» **Assignment**:
Go through the records and extract every line with the word "Studio".

(Page-level text extractions)
* * * *

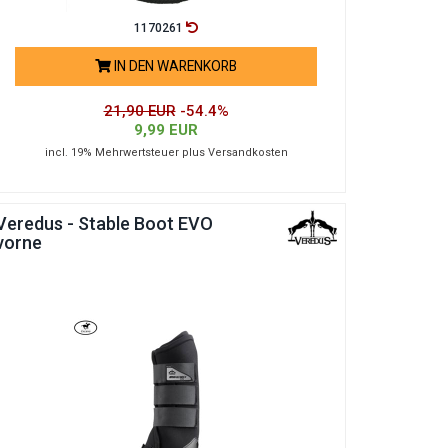
1170261
IN DEN WARENKORB
21,90 EUR
-54.4%
9,99 EUR
incl. 19% Mehrwertsteuer plus Versandkosten
Veredus - Stable Boot EVO
vorne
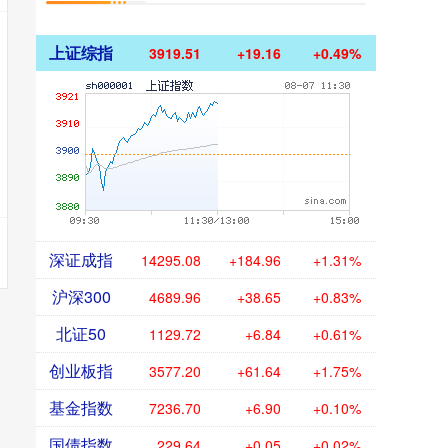
上证综指
3919.51
+19.16
+0.49%
深证成指
14295.08
+184.96
+1.31%
沪深300
4689.96
+38.65
+0.83%
北证50
1129.72
+6.84
+0.61%
创业板指
3577.20
+61.64
+1.75%
基金指数
7236.70
+6.90
+0.10%
国债指数
229.64
+0.05
+0.02%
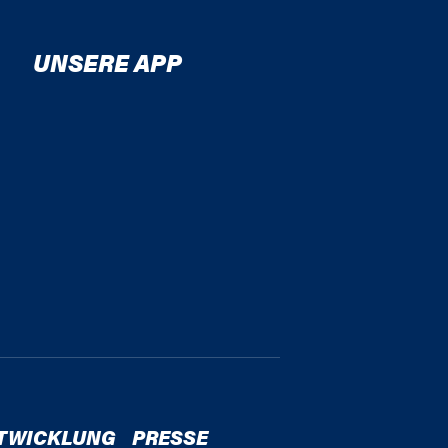
UNSERE APP
TWICKLUNG
PRESSE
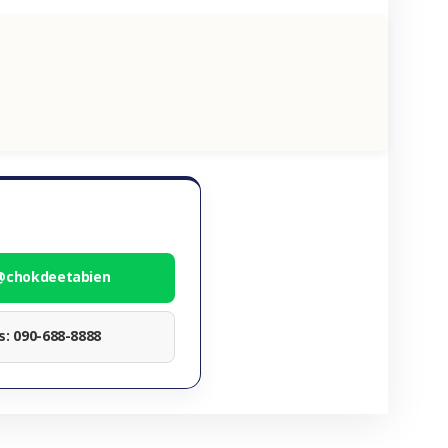
 @chokdeetabien
ทร: 090-688-8888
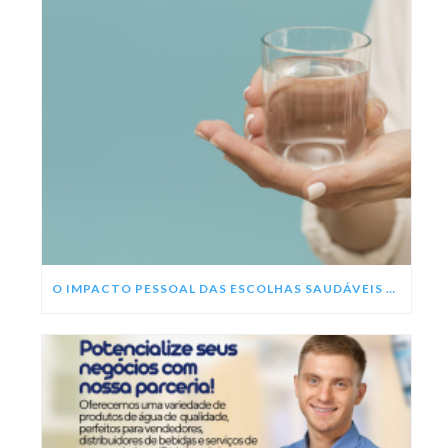
O IMPACTO PESSOAL DAS ESCOLHAS SAUDÁVEIS NESSE ANO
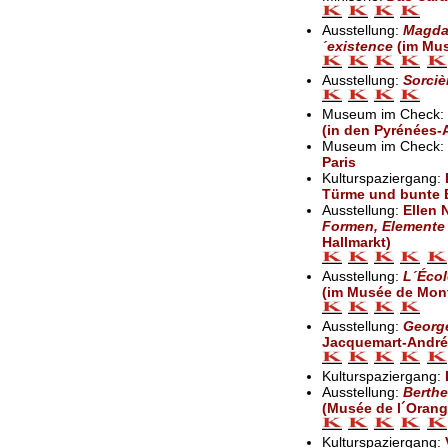
Ausstellung:
Magdal
´existence
(im Mus
Ausstellung:
Sorciè
Museum im Check:
(in den Pyrénées-
Museum im Check:
Paris
Kulturspaziergang:
Türme und bunte 
Ausstellung:
Ellen 
Formen, Elemente
Hallmarkt)
Ausstellung:
L´Écol
(im Musée de Mont
Ausstellung:
George
Jacquemart-André
Kulturspaziergang:
Ausstellung:
Berthe
(Musée de l´Orange
Kulturspaziergang:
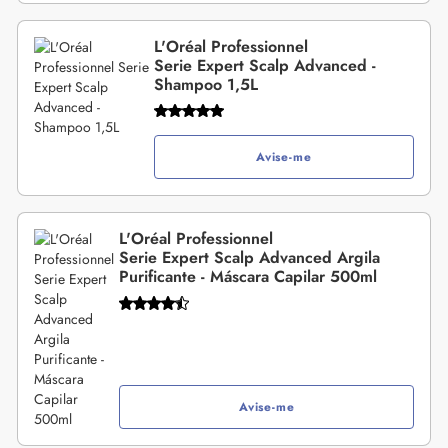
L'Oréal Professionnel
Serie Expert Scalp Advanced -
Shampoo 1,5L
Avise-me
L'Oréal Professionnel
Serie Expert Scalp Advanced Argila
Purificante - Máscara Capilar 500ml
Avise-me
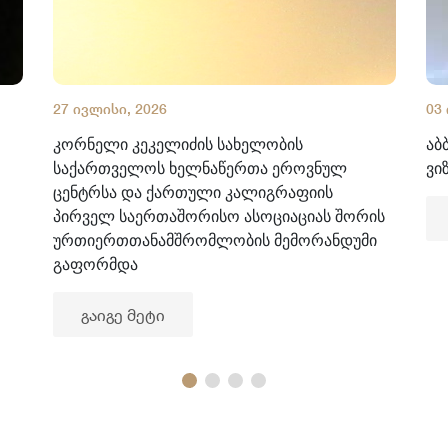
27 ივლისი, 2026
03
კორნელი კეკელიძის სახელობის
აბ
საქართველოს ხელნაწერთა ეროვნულ
ვი
ცენტრსა და ქართული კალიგრაფიის
პირველ საერთაშორისო ასოციაციას შორის
ურთიერთთანამშრომლობის მემორანდუმი
გაფორმდა
გაიგე მეტი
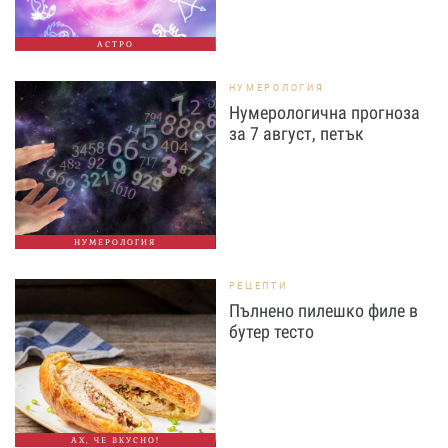
АСТРО
НУМЕРОЛОГИЯ
Нумерологична прогноза
за 7 август, петък
НУМЕРОЛОГИЯ
РЕЦЕПТИ
Пълнено пилешко филе в
бутер тесто
АХ, ЧЕ ВКУСНО!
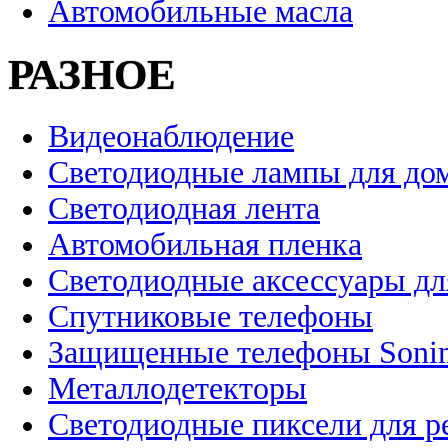
Автомобильные масла
РАЗНОЕ
Видеонаблюдение
Светодиодные лампы для до
Светодиодная лента
Автомобильная пленка
Светодиодные аксессуары дл
Спутниковые телефоны
Защищенные телефоны Soni
Металлодетекторы
Светодиодные пиксели для 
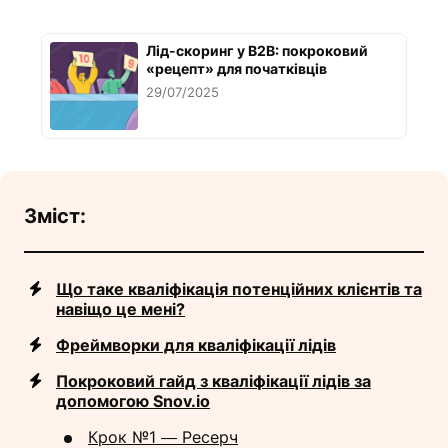
Лід-скоринг у B2B: покроковий
«рецепт» для початківців
29/07/2025
Зміст:
Що таке кваліфікація потенційних клієнтів та
навіщо це мені?
Фреймворки для кваліфікації лідів
Покроковий гайд з кваліфікації лідів за
допомогою Snov.io
Крок №1 ― Ресерч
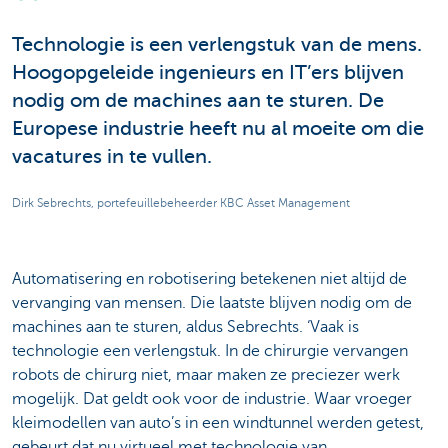
Technologie is een verlengstuk van de mens.
Hoogopgeleide ingenieurs en IT’ers blijven
nodig om de machines aan te sturen. De
Europese industrie heeft nu al moeite om die
vacatures in te vullen.
Dirk Sebrechts, portefeuillebeheerder KBC Asset Management
Automatisering en robotisering betekenen niet altijd de
vervanging van mensen. Die laatste blijven nodig om de
machines aan te sturen, aldus Sebrechts. ‘Vaak is
technologie een verlengstuk. In de chirurgie vervangen
robots de chirurg niet, maar maken ze preciezer werk
mogelijk. Dat geldt ook voor de industrie. Waar vroeger
kleimodellen van auto’s in een windtunnel werden getest,
gebeurt dat nu virtueel met technologie van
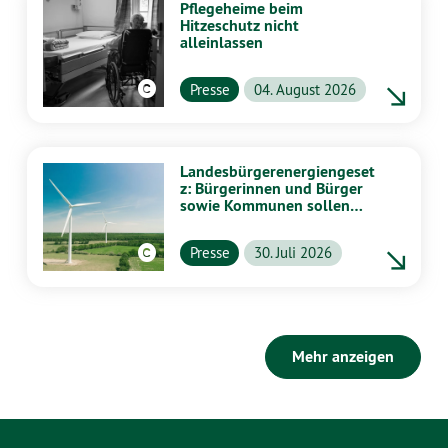
Pflegeheime beim
Hitzeschutz nicht
alleinlassen
Presse
04. August 2026
Landesbürgerenergiengeset
z: Bürgerinnen und Bürger
sowie Kommunen sollen
stärker von Energiewende
profitieren
Presse
30. Juli 2026
Mehr anzeigen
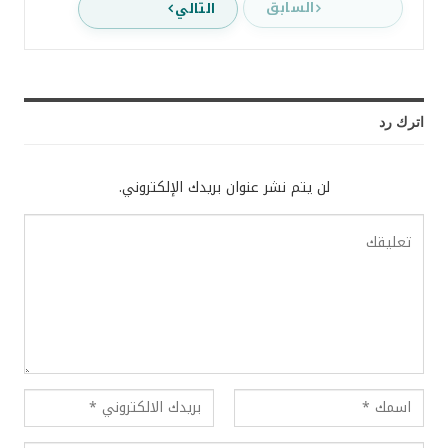
السابق
التالي
اترك رد
لن يتم نشر عنوان بريدك الإلكتروني.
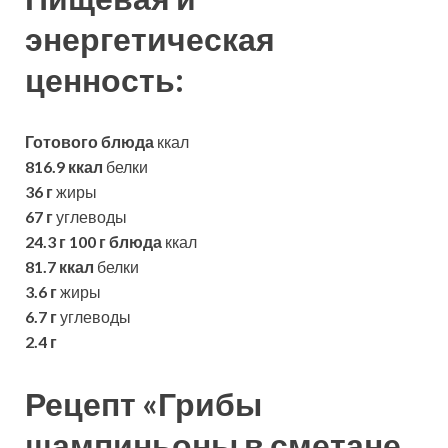
энергетическая
ценность:
Готового блюда
ккал
816.9 ккал
белки
36 г
жиры
67 г
углеводы
24.3 г
100 г блюда
ккал
81.7 ккал
белки
3.6 г
жиры
6.7 г
углеводы
2.4 г
Рецепт «Грибы
шампиньоны в сметане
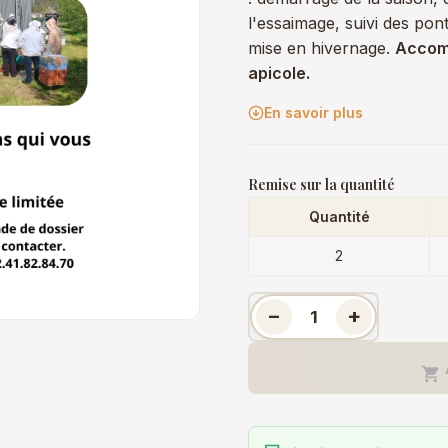
l'essaimage, suivi des pon
mise en hivernage.
Accom
apicole.
En savoir plus
Remise sur la quantité
Quantité
2
−
+

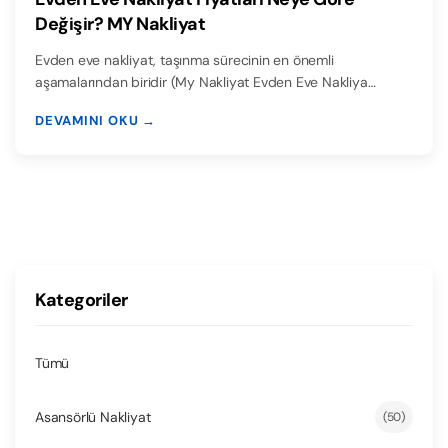
Değişir? MY Nakliyat
Evden eve nakliyat, taşınma sürecinin en önemli
aşamalarından biridir (My Nakliyat Evden Eve Nakliya…
DEVAMINI OKU →
Kategoriler
Tümü
Asansörlü Nakliyat
(50)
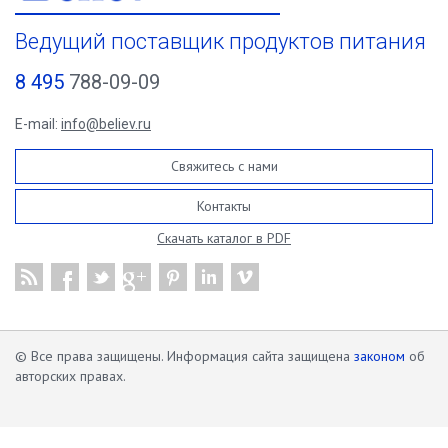
Ведущий поставщик продуктов питания
8 495
788-09-09
E-mail:
info@believ.ru
Свяжитесь с нами
Контакты
Скачать каталог в PDF
© Все права защищены. Информация сайта защищена
законом
об
авторских правах.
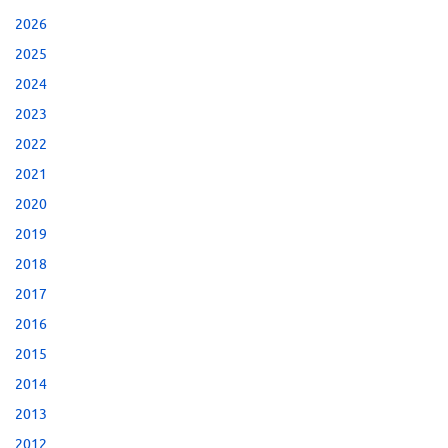
2026
2025
2024
2023
2022
2021
2020
2019
2018
2017
2016
2015
2014
2013
2012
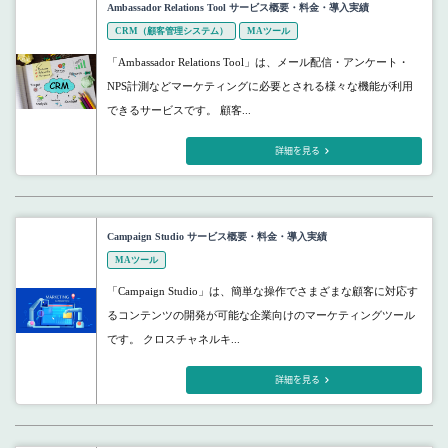
Ambassador Relations Tool サービス概要・料金・導入実績
CRM（顧客管理システム）
MAツール
「Ambassador Relations Tool」は、メール配信・アンケート・
NPS計測などマーケティングに必要とされる様々な機能が利用
できるサービスです。 顧客...
詳細を見る
Campaign Studio サービス概要・料金・導入実績
MAツール
「Campaign Studio」は、簡単な操作でさまざまな顧客に対応す
るコンテンツの開発が可能な企業向けのマーケティングツール
です。 クロスチャネルキ...
詳細を見る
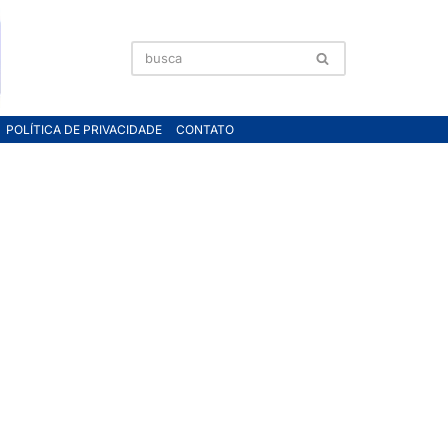
POLÍTICA DE PRIVACIDADE
CONTATO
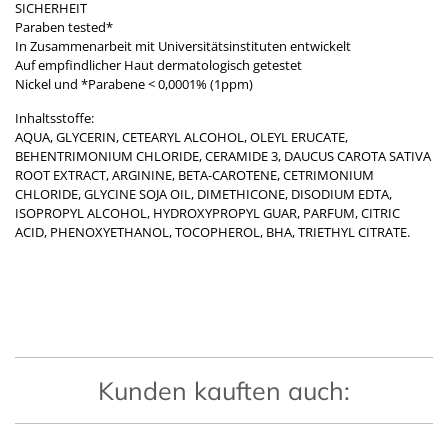
SICHERHEIT
​Paraben tested*
In Zusammenarbeit mit Universitätsinstituten entwickelt
Auf empfindlicher Haut dermatologisch getestet
Nickel und *Parabene < 0,0001% (1ppm)
Inhaltsstoffe:
AQUA, GLYCERIN, CETEARYL ALCOHOL, OLEYL ERUCATE,
BEHENTRIMONIUM CHLORIDE, CERAMIDE 3, DAUCUS CAROTA SATIVA
ROOT EXTRACT, ARGININE, BETA-CAROTENE, CETRIMONIUM
CHLORIDE, GLYCINE SOJA OIL, DIMETHICONE, DISODIUM EDTA,
ISOPROPYL ALCOHOL, HYDROXYPROPYL GUAR, PARFUM, CITRIC
ACID, PHENOXYETHANOL, TOCOPHEROL, BHA, TRIETHYL CITRATE.
Kunden kauften auch:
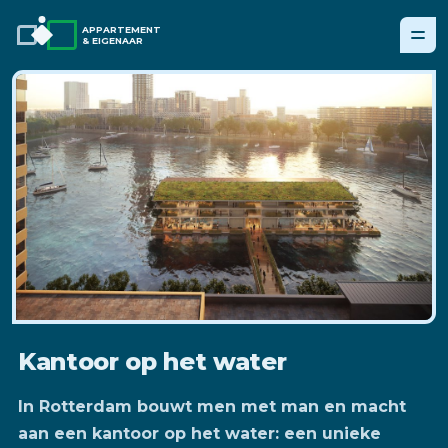
APPARTEMENT
& EIGENAAR
Kantoor op het water
In Rotterdam bouwt men met man en macht
aan een kantoor op het water: een unieke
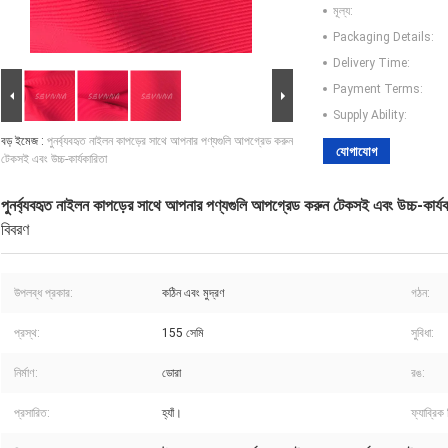
মূল্য:
Packaging Details:
Delivery Time:
Payment Terms:
Supply Ability:
বড় ইমেজ :
পুনর্ব্যবহৃত নাইলন কাপড়ের সাথে আপনার পণ্যগুলি আপগ্রেড করুন
যোগাযোগ
টেকসই এবং উচ্চ-কার্যকারিতা
পুনর্ব্যবহৃত নাইলন কাপড়ের সাথে আপনার পণ্যগুলি আপগ্রেড করুন টেকসই এবং উচ্চ-কার্যক
বিবরণ
উপলব্ধ প্রকার:
কঠিন এবং মুদ্রণ
গঠন:
প্রস্থ:
155 সেমি
সুবিধা:
নির্মাণ:
ডোরা
রঙ:
প্রসারিত:
হ্যাঁ।
ফ্যাব্রিক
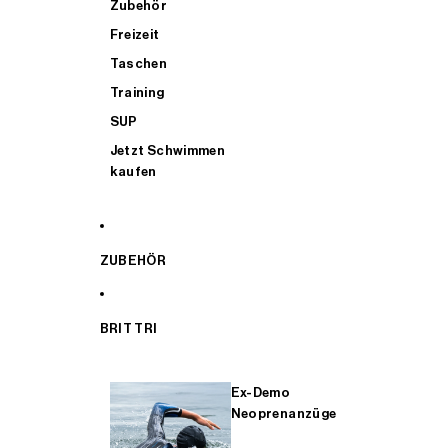
Zubehör
Freizeit
Taschen
Training
SUP
Jetzt Schwimmen
kaufen
ZUBEHÖR
BRIT TRI
Ex-Demo
Neoprenanzüge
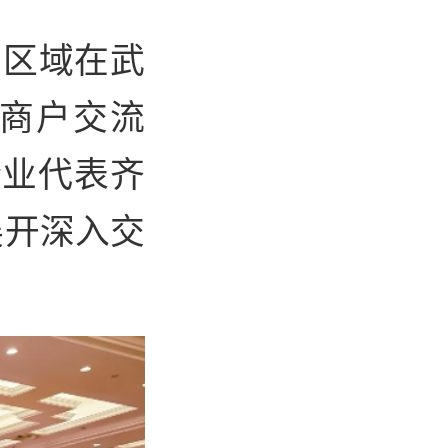
中区域在武
商户交流
企业代表齐
展开深入交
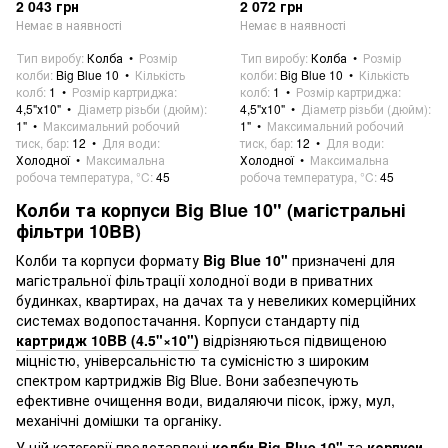
2 043 грн
2 072 грн
Немає в наявності
Немає в наявності
Тип виробу
Колба
Розмір
Тип виробу
Колба
Розмір
колби
Big Blue 10
Кількість
колби
Big Blue 10
Кількість
колб
1
Розмір картриджа
колб
1
Розмір картриджа
4,5"х10"
Діаметр різьби (дюйм)
4,5"х10"
Діаметр різьби (дюйм)
1"
Максимальний робочий
1"
Максимальний робочий
тиск, бар
12
Для води
тиск, бар
12
Для води
Холодної
Максимальна
Холодної
Максимальна
робоча температура, °C
45
робоча температура, °C
45
Колби та корпуси Big Blue 10" (магістральні
фільтри 10BB)
Колби та корпуси формату
Big Blue 10"
призначені для
магістральної фільтрації холодної води в приватних
будинках, квартирах, на дачах та у невеликих комерційних
системах водопостачання. Корпуси стандарту під
картридж 10BB (4.5"×10")
відрізняються підвищеною
міцністю, універсальністю та сумісністю з широким
спектром картриджів Big Blue. Вони забезпечують
ефективне очищення води, видаляючи пісок, іржу, мул,
механічні домішки та органіку.
У цій категорії представлені
колби Big Blue 10"
та
корпуси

* * * *

» **Written solution**:
Campaign Studio サービス概要・料金・導入実績
「Campaign Studio」は、簡単な操作でさまざまな顧客に対応す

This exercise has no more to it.